> _Activity_:
Output all the records word for word. Drop the pictures.

> _Input data_:
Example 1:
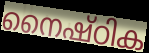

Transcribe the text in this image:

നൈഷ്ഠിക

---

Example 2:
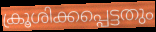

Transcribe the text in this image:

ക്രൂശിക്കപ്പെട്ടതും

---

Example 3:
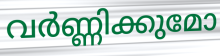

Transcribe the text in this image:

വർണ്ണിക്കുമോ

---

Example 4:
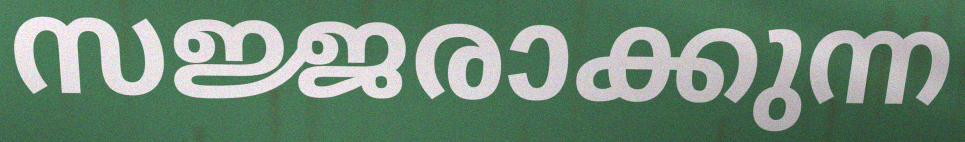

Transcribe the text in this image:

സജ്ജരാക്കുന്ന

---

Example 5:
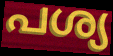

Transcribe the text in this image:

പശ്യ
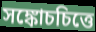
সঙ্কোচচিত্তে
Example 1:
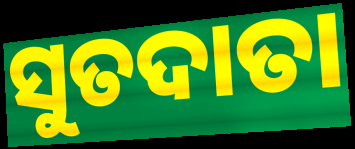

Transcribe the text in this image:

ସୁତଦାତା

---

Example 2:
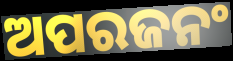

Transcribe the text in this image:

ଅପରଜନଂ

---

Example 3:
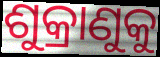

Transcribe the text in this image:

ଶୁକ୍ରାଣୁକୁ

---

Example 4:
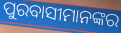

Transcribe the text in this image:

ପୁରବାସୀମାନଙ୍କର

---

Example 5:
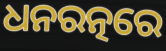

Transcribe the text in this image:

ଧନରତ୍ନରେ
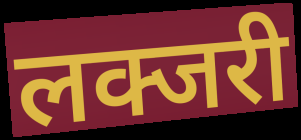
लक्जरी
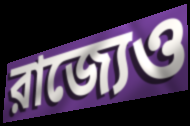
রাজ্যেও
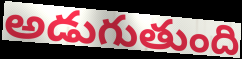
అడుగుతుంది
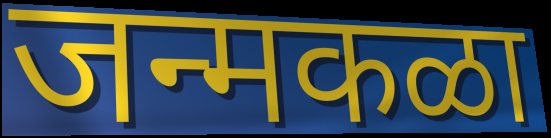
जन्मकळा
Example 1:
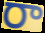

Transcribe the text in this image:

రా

> _Your solution_:
Example 1:

Transcribe the text in this image:

നൈഷ്ഠിക

---

Example 2:

Transcribe the text in this image:

ക്രൂശിക്കപ്പെട്ടതും

---

Example 3:

Transcribe the text in this image:

വർണ്ണിക്കുമോ

---

Example 4:

Transcribe the text in this image:

സജ്ജരാക്കുന്ന

---

Example 5:

Transcribe the text in this image:

പശ്യ
সঙ্কোচচিত্তে
Example 1:

Transcribe the text in this image:

ସୁତଦାତା

---

Example 2:

Transcribe the text in this image:

ଅପରଜନଂ

---

Example 3:

Transcribe the text in this image:

ଶୁକ୍ରାଣୁକୁ

---

Example 4:

Transcribe the text in this image:

ପୁରବାସୀମାନଙ୍କର

---

Example 5:

Transcribe the text in this image:

ଧନରତ୍ନରେ
लक्जरी
রাজ্যেও
అడుగుతుంది
जन्मकळा
Example 1:

Transcribe the text in this image:

రా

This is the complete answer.